Terence Davies’s A Quiet Passion

Of course Terence Davies’s first film based on the life of a historical figure would take as its subject someone who once began a poem: “I’m Nobody! Who are you?” Far from a conventional biopic, Davies’s marvelous film about the life and death of Emily Dickinson (Cynthia Nixon) takes great care never to overplay the brilliance of its subject, taking her genius as a given. Her poems, unpublished during her lifetime, occasionally float across the soundtrack, premonitions of a posthumous career, recited by Nixon with an internalized wisdom.

The actor’s remarkable even in voiceover, but on-screen she’s revelatory, her soft features made severe as she calcifies from independent-minded freethinker into lonely, bitter middle age, shutting herself off from the world in her family home in Amherst, Massachusetts. In concert, the film burrows in ever tighter, dramatically reflecting Dickinson’s journey into shadows, a progression that feels especially perturbing after Davies’s atypically breezy first half, which offers a rare showcase for the trademark wit (“Going to church is like going to Boston; you only enjoy it after you’ve gone home”) the writer-director usually flashes only behind the camera.

:::

• _Required work_
A - According to the film review, where is Emily Dickinson's family home?
B - Retype a passage from the film review word for word. Begin at the words that have "Of course Terence" and stop after "an internalized wisdom.".
C - Continue the review of A Quiet Passion from the point where it ends.

:::

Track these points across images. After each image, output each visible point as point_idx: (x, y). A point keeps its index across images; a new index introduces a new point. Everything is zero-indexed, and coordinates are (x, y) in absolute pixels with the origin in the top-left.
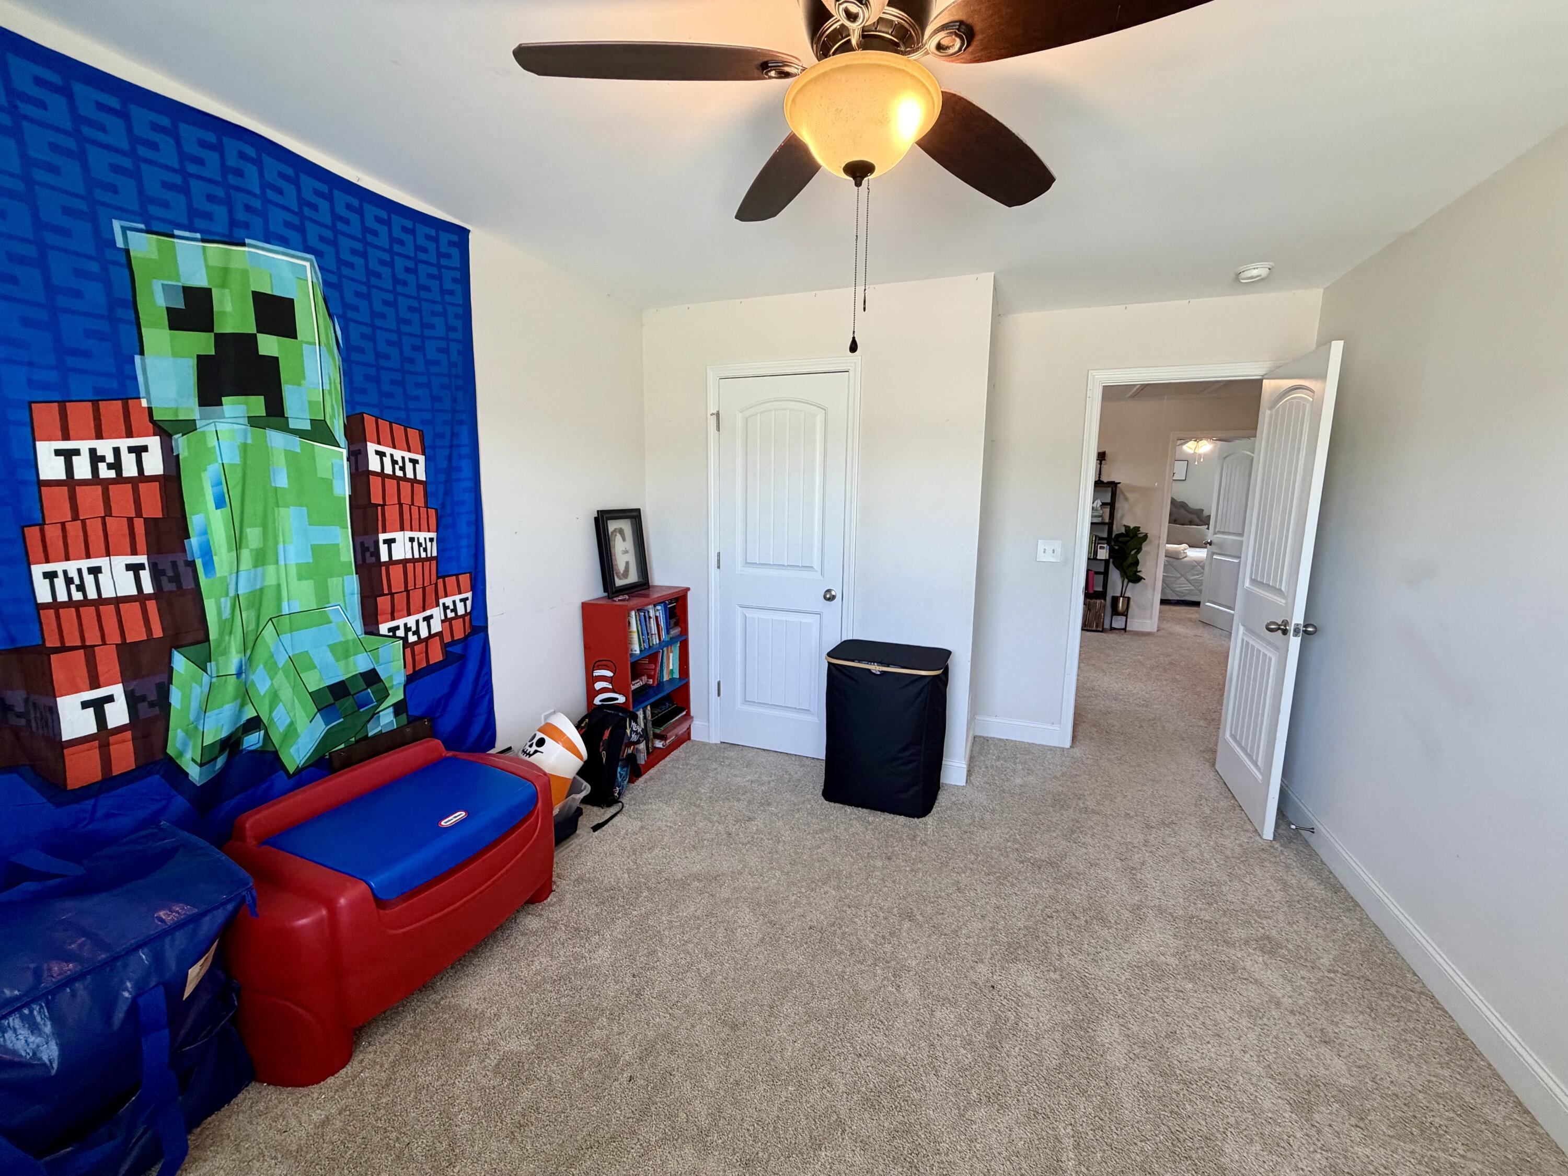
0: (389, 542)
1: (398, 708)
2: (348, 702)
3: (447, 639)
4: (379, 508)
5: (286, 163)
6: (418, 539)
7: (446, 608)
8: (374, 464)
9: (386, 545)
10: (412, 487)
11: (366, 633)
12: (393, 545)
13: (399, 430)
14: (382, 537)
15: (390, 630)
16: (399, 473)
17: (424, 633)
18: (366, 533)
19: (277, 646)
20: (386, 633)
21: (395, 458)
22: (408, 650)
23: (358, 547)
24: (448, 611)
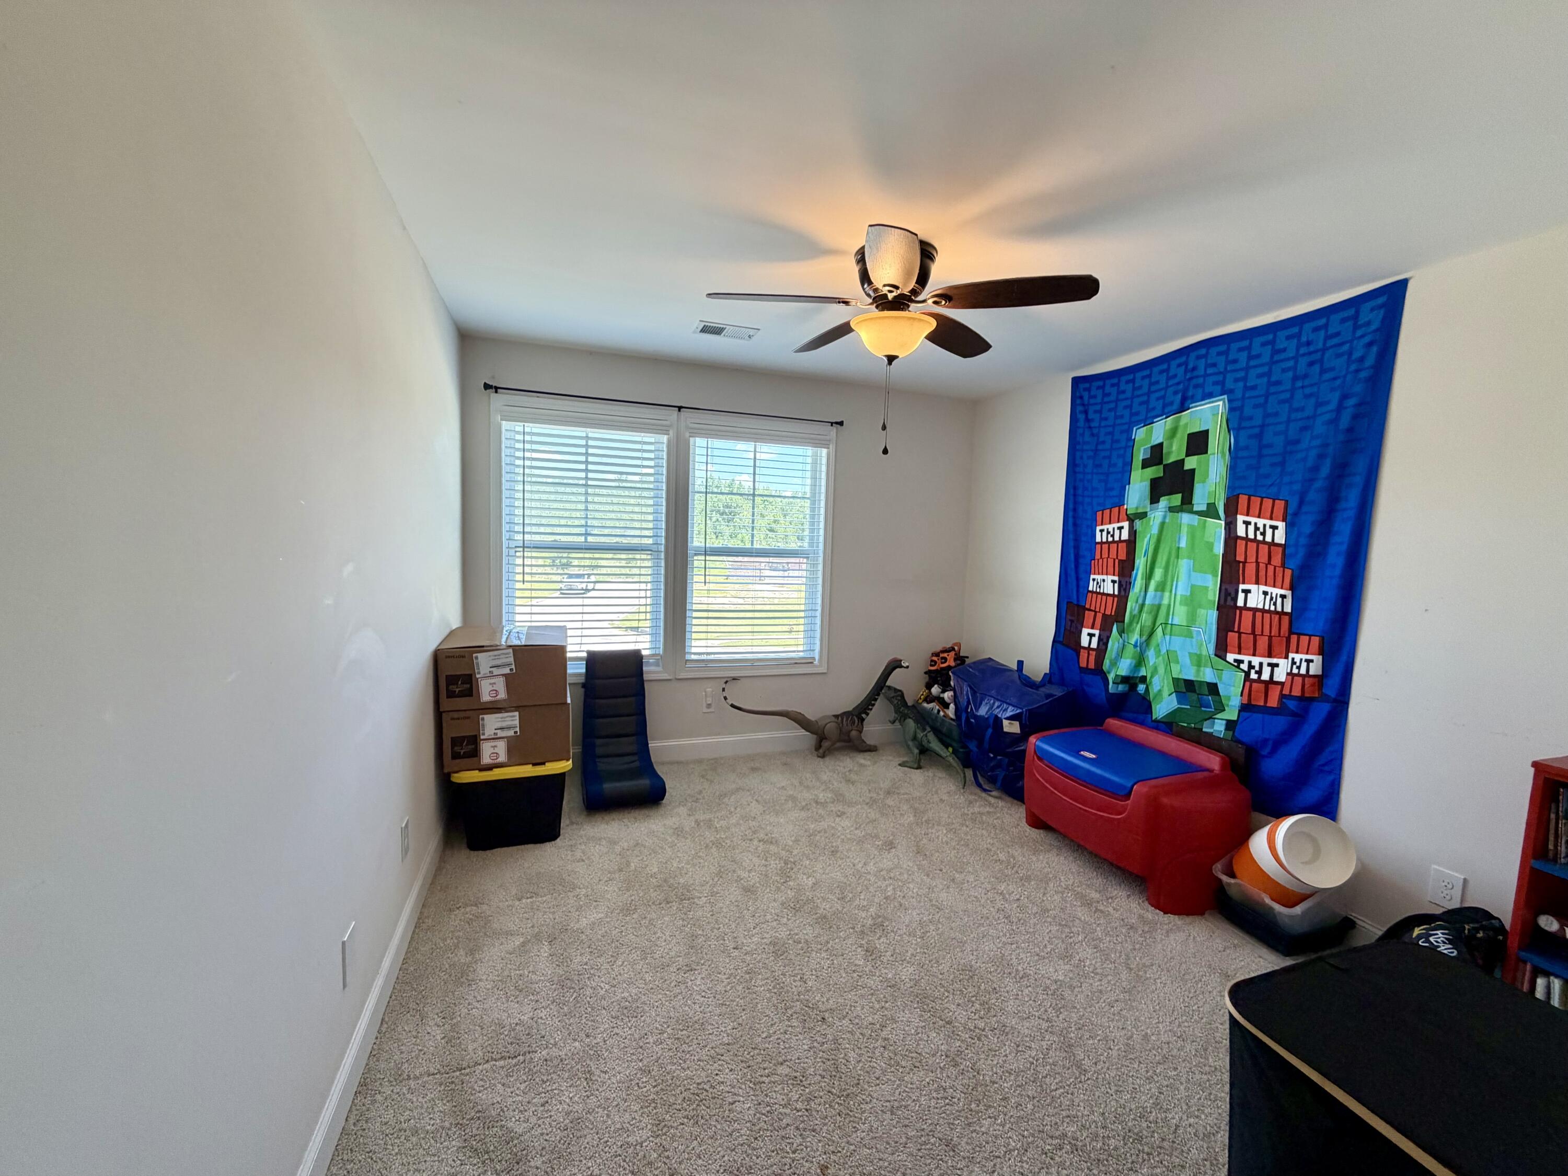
0: (1247, 592)
1: (1230, 725)
2: (1194, 697)
3: (1286, 691)
4: (1241, 564)
5: (1217, 345)
6: (1272, 593)
7: (1293, 663)
8: (1241, 531)
9: (1243, 594)
10: (1269, 548)
11: (1216, 655)
12: (1249, 594)
13: (1268, 503)
14: (1242, 587)
15: (1235, 661)
16: (1260, 538)
17: (1265, 676)
18: (1231, 583)
19: (1162, 642)
20: (1232, 661)
21: (1258, 526)
22: (1248, 684)
23: (1223, 591)
24: (1295, 667)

:::

• _Answers_
A - Amherst, Massachusetts.

B -
Of course Terence Davies’s first film based on the life of a historical figure would take as its subject someone who once began a poem: “I’m Nobody! Who are you?” Far from a conventional biopic, Davies’s marvelous film about the life and death of Emily Dickinson (Cynthia Nixon) takes great care never to overplay the brilliance of its subject, taking her genius as a given. Her poems, unpublished during her lifetime, occasionally float across the soundtrack, premonitions of a posthumous career, recited by Nixon with an internalized wisdom.

C -
As razor-sharp verbal alacrity is permanently dulled by emotional dissolution, A Quiet Passion reveals itself to be a work of nearly Bergman-esque despair, reminiscent of Cries and Whispers in its exquisitely wrought claustrophobia and the unblinking clarity with which it peers at human fragility. Admirers of Davies’s aching slow pans and painterly lighting will not be disappointed by the way he and cinematographer Florian Hoffmeister make Dickinson’s New England house look like the provincial interior of a Dutch master. Davies has fully embraced digital filmmaking, even employing a startlingly effective CG effect expressing time’s passing. The choices are often daring, from the initial flat affect of the performances and arch, ascetic compositions to the ever darkening, increasingly abstract emotional crawlspace of the final passages, most memorably an attenuated dreamscape involving a man in black and a mirror obscured by flowers.

Such flourishes may be typical Davies, but in the grander scheme of contemporary cinema they still seem fresh, daring, and utterly unlike anything anyone else is doing. That Davies, who has had a famously difficult time getting films financed, has had two films in such quick succession—Sunset Song was only released this past May—is itself cause for celebration; that the films are at such a high level of craft and candor is a gift of the highest order.

In Focus: A Quiet Passion screened October 5 as the official Film Comment selection of the 54th New York Film Festival. It is now playing in general release.